>> BEGIN Text excerpt

Also check the IO wait time on your datanodes, if the io wait time is high,
you can't win.

On Fri, Jun 12, 2009 at 11:24 AM, Brian Bockelman <bbock...@cse.unl.edu>wrote:

> What's your replication factor?  What aggregate I/O rates do you see in
> Ganglia?  Is the I/O spikey, or has it plateaued?
>
> We can hit close to network rate (1Gbps) per node locally, and have pretty
> similar hardware.
>
> Brian
>
>
> On Jun 12, 2009, at 9:03 AM, Scott wrote:
>
>  I ran the put command on 3 of the nodes simultaneously to copy files that
>> were local on those machines into the hdfs.
>>
>> Brian Bockelman wrote:
>>
>>> What'd you do for the tests?  Was it a single stream or a multiple stream
>>> test?

>> END Text excerpt
>> BEGIN Excerpted data

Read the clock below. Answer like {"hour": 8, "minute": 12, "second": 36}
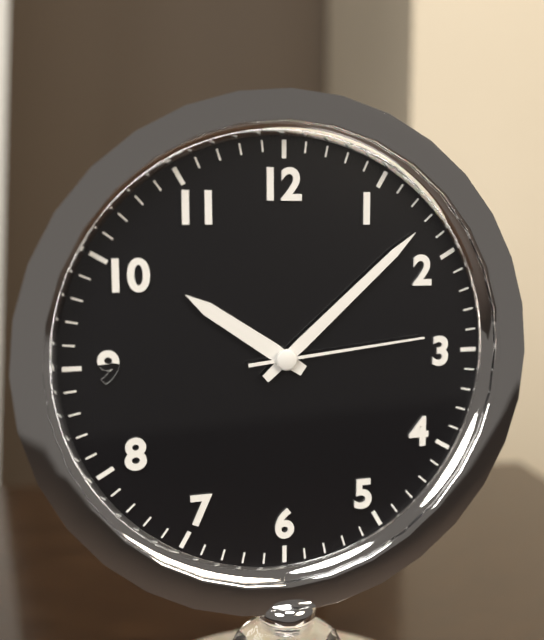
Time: {"hour": 10, "minute": 8, "second": 14}
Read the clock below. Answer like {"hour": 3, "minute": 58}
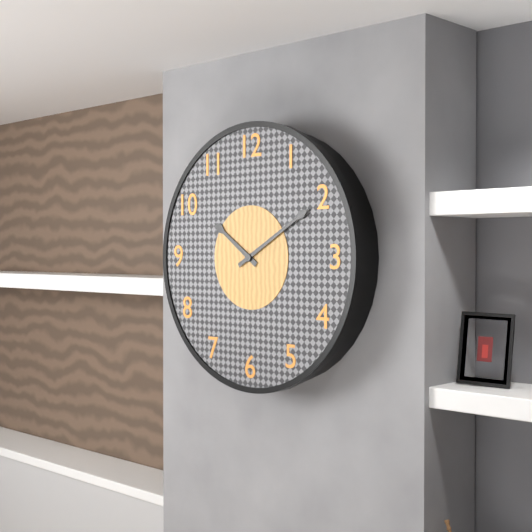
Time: {"hour": 10, "minute": 10}
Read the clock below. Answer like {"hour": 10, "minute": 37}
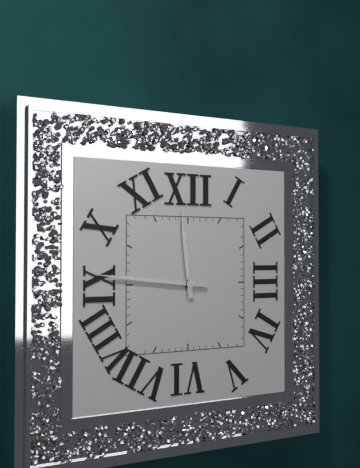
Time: {"hour": 11, "minute": 46}
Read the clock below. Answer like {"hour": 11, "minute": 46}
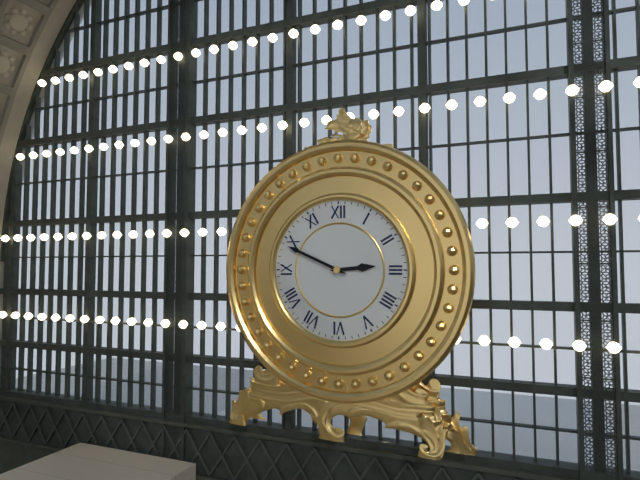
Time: {"hour": 2, "minute": 49}
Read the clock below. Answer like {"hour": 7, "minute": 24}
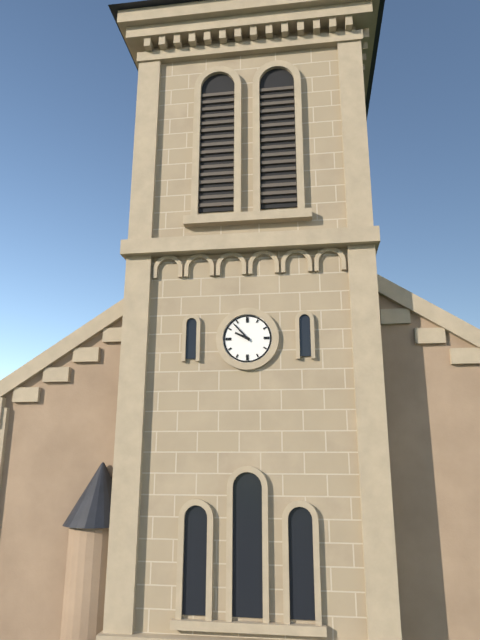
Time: {"hour": 9, "minute": 53}
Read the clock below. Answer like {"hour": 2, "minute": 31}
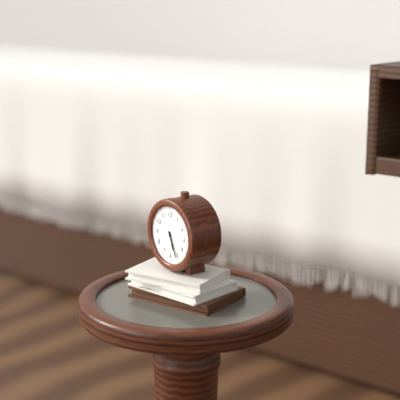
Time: {"hour": 5, "minute": 26}
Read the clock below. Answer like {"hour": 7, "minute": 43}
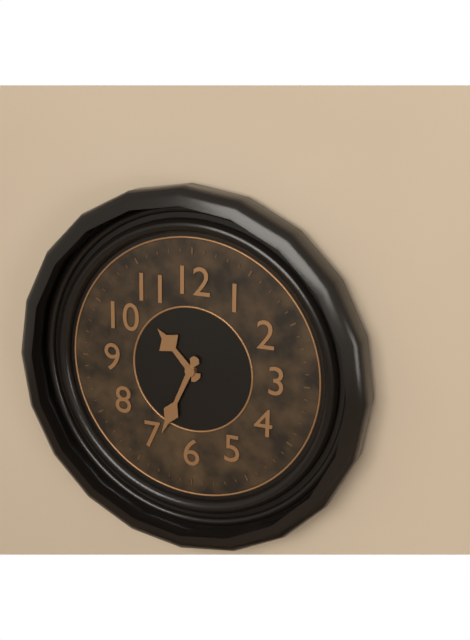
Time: {"hour": 10, "minute": 34}
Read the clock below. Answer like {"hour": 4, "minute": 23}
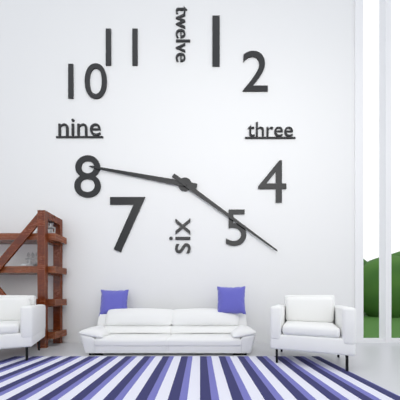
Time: {"hour": 9, "minute": 21}
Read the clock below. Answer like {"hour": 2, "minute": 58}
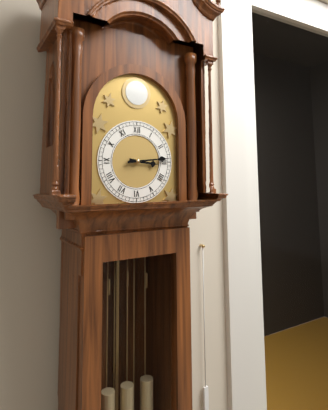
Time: {"hour": 3, "minute": 14}
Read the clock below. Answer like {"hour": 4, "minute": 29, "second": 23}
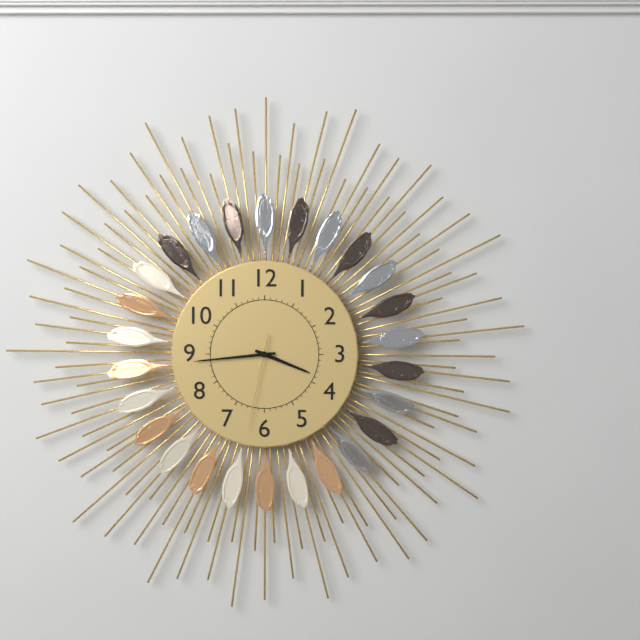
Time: {"hour": 3, "minute": 44, "second": 32}
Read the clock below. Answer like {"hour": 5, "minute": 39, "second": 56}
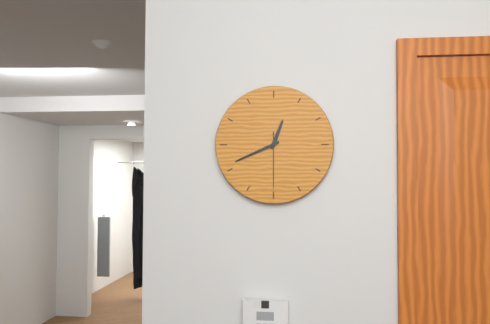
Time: {"hour": 12, "minute": 41, "second": 30}
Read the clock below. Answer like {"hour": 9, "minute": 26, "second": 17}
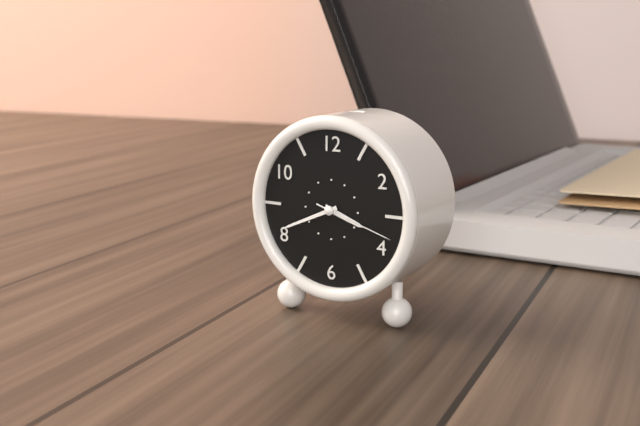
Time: {"hour": 3, "minute": 41, "second": 18}
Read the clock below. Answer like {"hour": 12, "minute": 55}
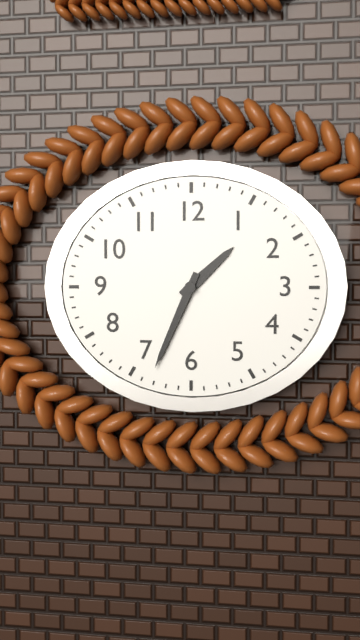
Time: {"hour": 1, "minute": 34}
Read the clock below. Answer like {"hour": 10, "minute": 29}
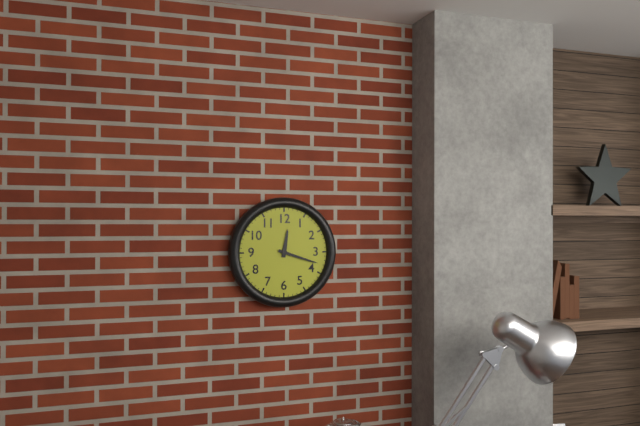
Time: {"hour": 12, "minute": 18}
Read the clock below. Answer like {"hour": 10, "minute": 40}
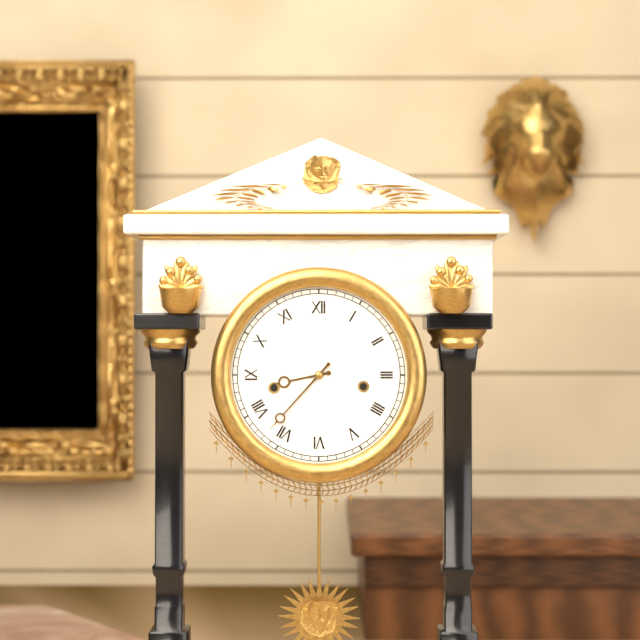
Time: {"hour": 8, "minute": 37}
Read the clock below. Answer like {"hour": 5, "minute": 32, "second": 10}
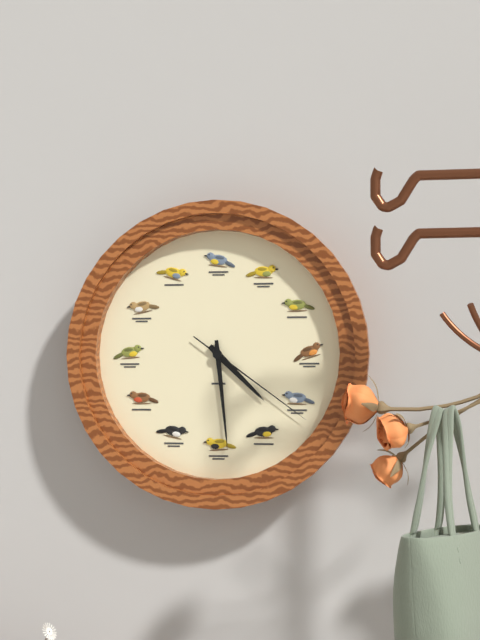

>> END Excerpted data

| Instructions |
a) Answer these questions about the mailing-list thread, one answer per line:
(i) What should be checked on the datanodes?
(ii) What per-node network rate does Brian say his group can hit close to locally?
(iii) On how many nodes did Scott run the put command simultaneously?
b) Extract every line of the records that contains the word "second".

| Per-task answers |
a)
(i) The IO wait time
(ii) 1Gbps
(iii) 3

b)
Read the clock below. Answer like {"hour": 8, "minute": 12, "second": 36}
Time: {"hour": 10, "minute": 8, "second": 14}
Read the clock below. Answer like {"hour": 4, "minute": 29, "second": 23}
Time: {"hour": 3, "minute": 44, "second": 32}
Read the clock below. Answer like {"hour": 5, "minute": 39, "second": 56}
Time: {"hour": 12, "minute": 41, "second": 30}
Read the clock below. Answer like {"hour": 9, "minute": 26, "second": 17}
Time: {"hour": 3, "minute": 41, "second": 18}
Read the clock below. Answer like {"hour": 5, "minute": 32, "second": 10}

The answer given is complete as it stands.